Repository files navigation

Reshaping Graph Recommendation with Edge Graph Collaborative Filtering and Customer Reviews

This is the official implementation of the paper Reshaping Graph Recommendation with Edge Graph Collaborative Filtering and Customer Reviews, accepted as full paper at DL4SR@CIKM 2022.

This repository is heavily dependent on the framework Elliot, so we suggest you refer to the official GitHub page and documentation.

We report the codes for the baselines, and the proposed model EGCF. In the following, we indicate the specific path for each model, and its reference backend (i.e., NumPy, TensorFlow or PyTorch):

  • MostPop (path, backend: NumPy)
  • BPRMF (path, backend: NumPy)
  • MultiVAE (path, backend: TensorFlow)
  • ConvMF (path, backend: TensorFlow)
  • RMG (path, backend: TensorFlow)
  • NGCF (path, backend: PyTorch)
  • LightGCN (path, backend: PyTorch)
  • GAT (path, backend: PyTorch)
  • DGCF (path, backend: PyTorch)
  • EGCF (path, backend: PyTorch)

As for TensorFlow, we tested our models using the gpu version 2.3.2, with CUDA 10.1 and cuDNN 7.6.

As for PyTorch, we tested our models using the version 1.10.2, with CUDA 10.2 and cuDNN 8.0. Additionally, graph-based models require PyTorch Geometric, which is compatible with the versions of CUDA and PyTorch we indicated above.

Installation guidelines: scenario #1

If you have the possibility to install two different versions of CUDA on your workstation (i.e.,10.1 and 10.2), you may create two different virtual environments with the requirements files we included in the repository, as follows:

# TENSORFLOW ENVIRONMENT (CUDA 10.1, cuDNN 7.6)

$ python3 -m venv venv_tf
$ source venv_tf/bin/activate
$ pip install --upgrade pip
$ pip install -r requirements_tf.txt
# PYTORCH ENVIRONMENT (CUDA 10.2, cuDNN 8.0)

$ python3 -m venv venv_pt
$ source venv_pt/bin/activate
$ pip install --upgrade pip
$ pip install -r requirements_pt.txt
$ pip install torch-scatter torch-sparse torch-cluster torch-spline-conv torch-geometric -f https://data.pyg.org/whl/torch-1.10.0+cu102.html

Installation guidelines: scenario #2

A more convenient way of running experiments is to instantiate two docker containers having CUDA 10.1 and CUDA 10.2 already installed, respectively. We provide the Dockerfile to build each of the two containers.

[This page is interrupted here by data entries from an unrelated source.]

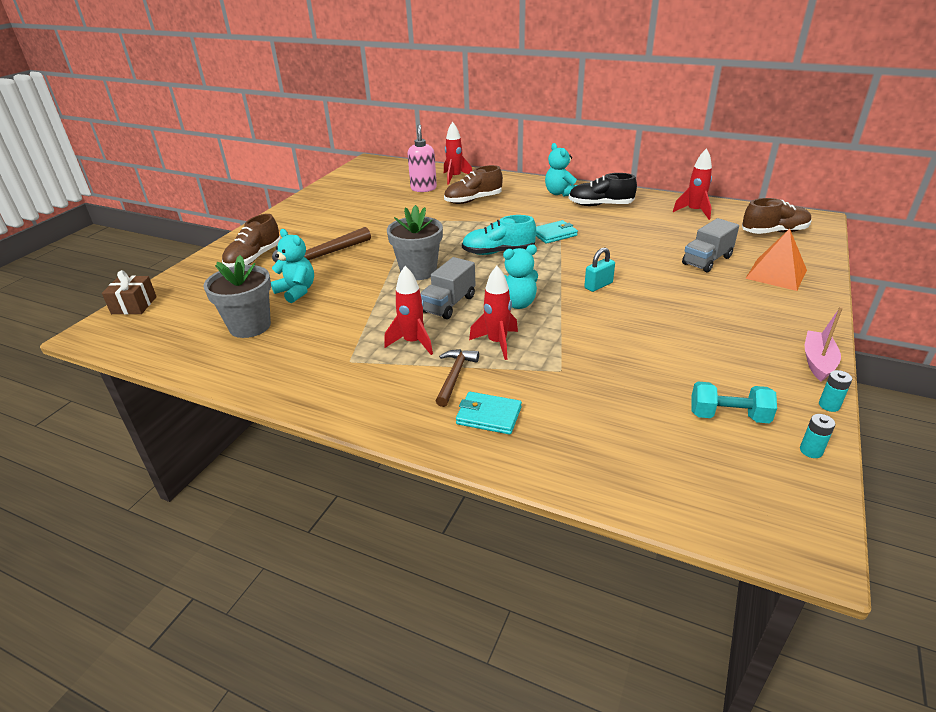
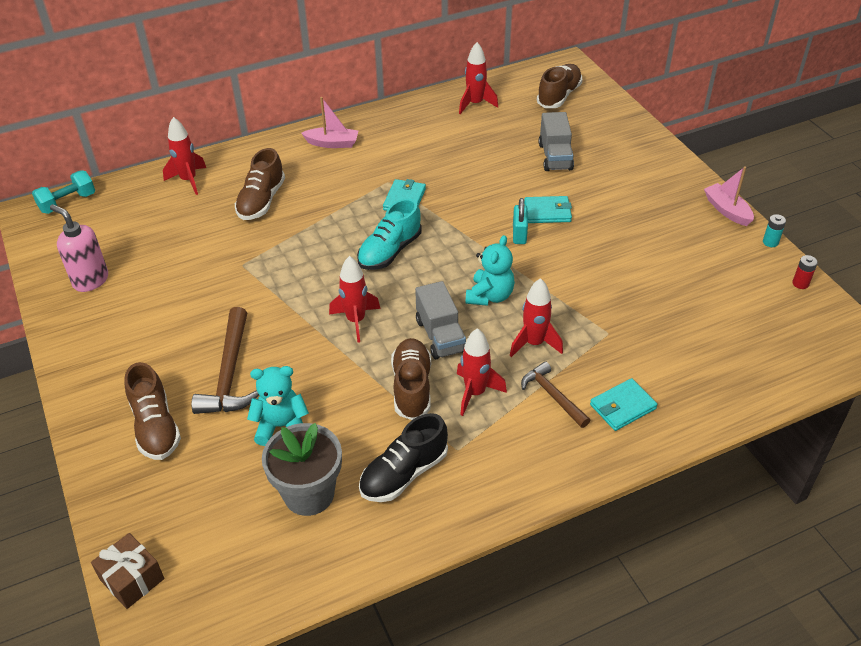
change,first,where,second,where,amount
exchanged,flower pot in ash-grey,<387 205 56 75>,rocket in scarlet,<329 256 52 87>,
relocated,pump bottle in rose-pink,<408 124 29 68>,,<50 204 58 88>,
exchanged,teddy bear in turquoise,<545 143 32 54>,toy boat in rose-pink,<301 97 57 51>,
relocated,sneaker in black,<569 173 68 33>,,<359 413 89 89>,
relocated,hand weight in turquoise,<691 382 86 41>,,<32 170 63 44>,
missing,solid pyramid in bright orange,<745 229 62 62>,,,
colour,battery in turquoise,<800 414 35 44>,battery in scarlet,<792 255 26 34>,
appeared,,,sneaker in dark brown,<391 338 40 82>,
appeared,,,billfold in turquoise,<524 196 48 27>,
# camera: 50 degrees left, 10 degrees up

Make sure you have Docker and NVIDIA Container Toolkit installed on your machine (you may refer to this guide).

Then, you may use the following Docker images to instantiate two containers equipped with CUDA 10.1 and CUDA 10.2, respectively:

  • Container Docker with CUDA 10.1 and cuDNN 7.6 (the environment for TensorFlow): link
  • Container Docker with CUDA 10.2 and cuDNN 8.0 (the environment for PyTorch): link

After the setup of your Docker containers, you may follow the exact same guidelines as scenario #1.

Datasets

At ./data/ you may find all tsv files for the datasets, i.e., training, validation, and test sets, and the interactions file (for EGCF). In order not to overload this repository, we provide the links to Google Drive for the review-based side information (both for EGCF and other baselines):

Dataset Link EGCF Link Review Baselines
Baby drive drive
Boys & Girls drive drive
Men drive drive

After having downloaded the six zip files, just put them into ./data/amazon_baby/, ./data/amazon_boys_girls/, and ./data/amazon_men/, respectively.

Finally, run the bash scripts ./data/<dataset_name>/create_<dataset_name>.sh to complete the procedure. Now you are all set, and you can start training and testing the models.

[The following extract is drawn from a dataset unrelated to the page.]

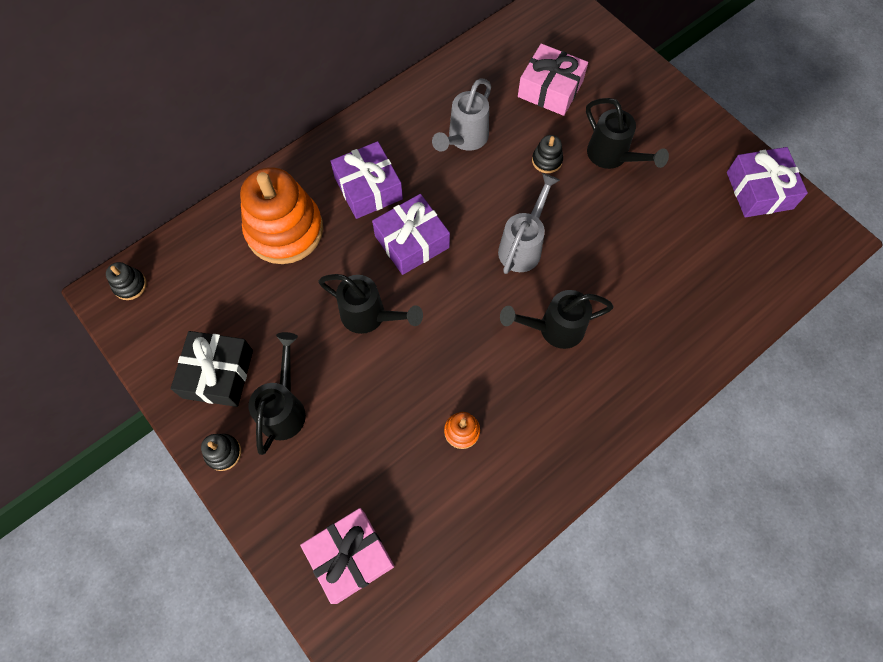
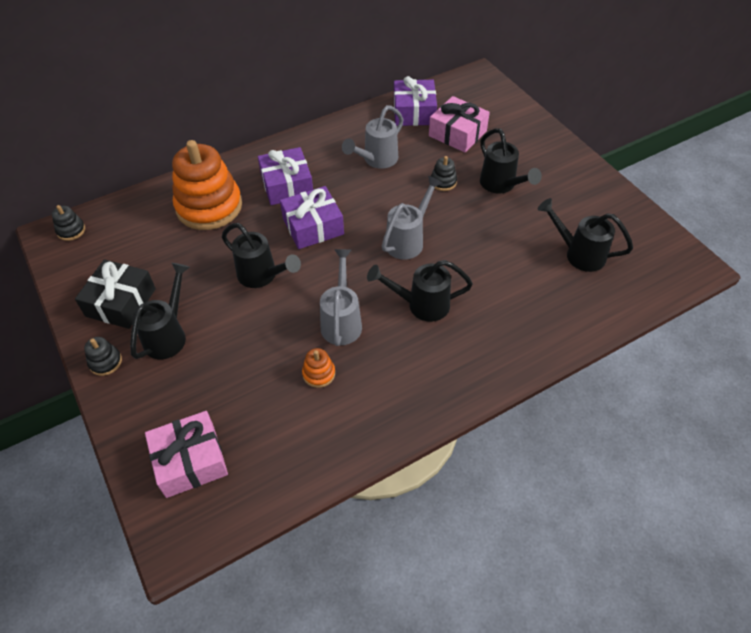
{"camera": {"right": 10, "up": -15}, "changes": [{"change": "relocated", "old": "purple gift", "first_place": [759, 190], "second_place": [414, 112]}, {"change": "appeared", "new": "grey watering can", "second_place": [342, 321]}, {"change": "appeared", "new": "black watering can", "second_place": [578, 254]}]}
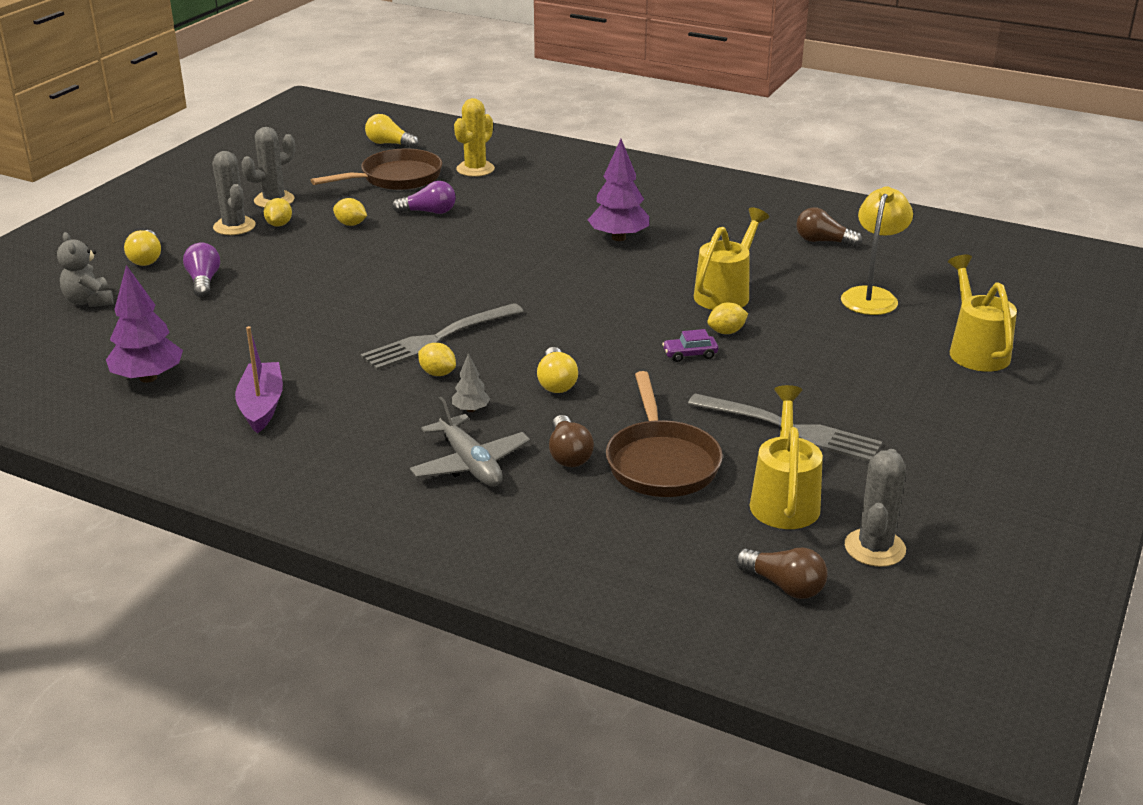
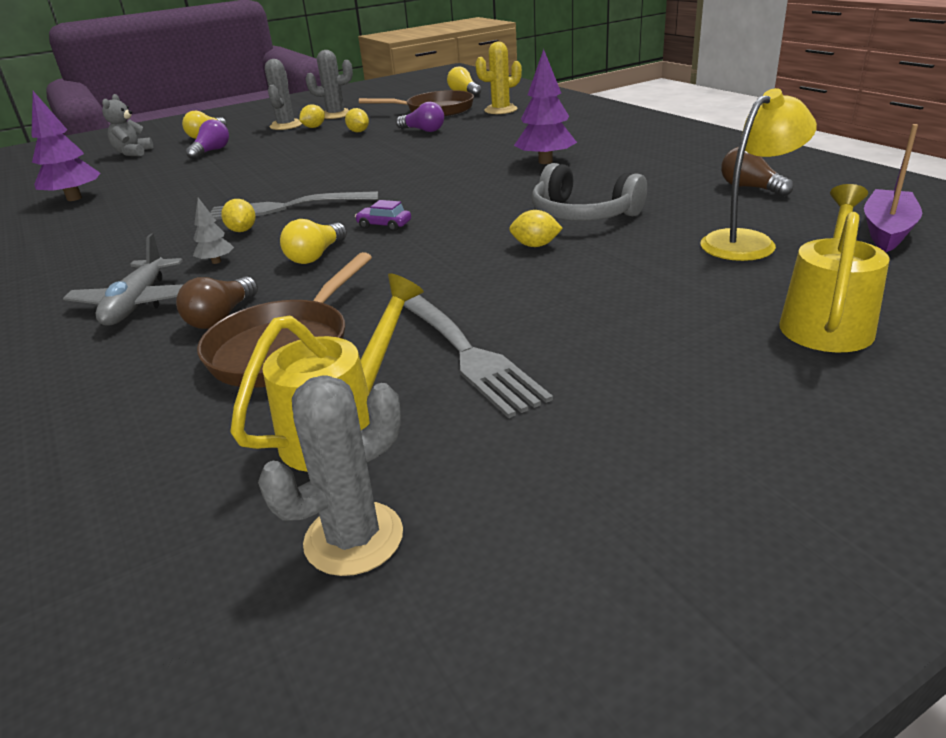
{"camera": {"right": 35, "up": 0}, "changes": [{"change": "relocated", "old": "purple boat", "first_place": [261, 406], "second_place": [887, 231]}, {"change": "relocated", "old": "purple car", "first_place": [690, 354], "second_place": [384, 225]}, {"change": "exchanged", "old": "yellow watering can", "new": "grey headphones", "first_place": [725, 293], "second_place": [582, 214]}, {"change": "missing", "old": "brown light bulb", "first_place": [784, 586]}]}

Training and testing models

To train and evaluate models an all considered metrics, you may run the following command:

$ python -u start_experiments.py --model <model-name> --dataset <dataset-name>

where <model-name> and <dataset-name> refer to the name of the model to be run and the dataset on which to run the experiment, respectively.

You may find all configutation files at ./config_files/<model-name>/<dataset-name>.yml, where all hyperparameter spaces and the exploration strategies are reported.

As for EGCF (i.e., our proposed model), configuration files follow the pattern ./config_files/egcf/<dataset-name>_<hop_number>.yml, useful to run the study on the hop number and select the best model configuration.

Results about calculated metrics are available in the folder ./results/<dataset-name>/performance/. Specifically, you need to access the tsv file having the following name pattern: rec_cutoff_<cutoff>_relthreshold_0_<datetime-experiment-end>.tsv.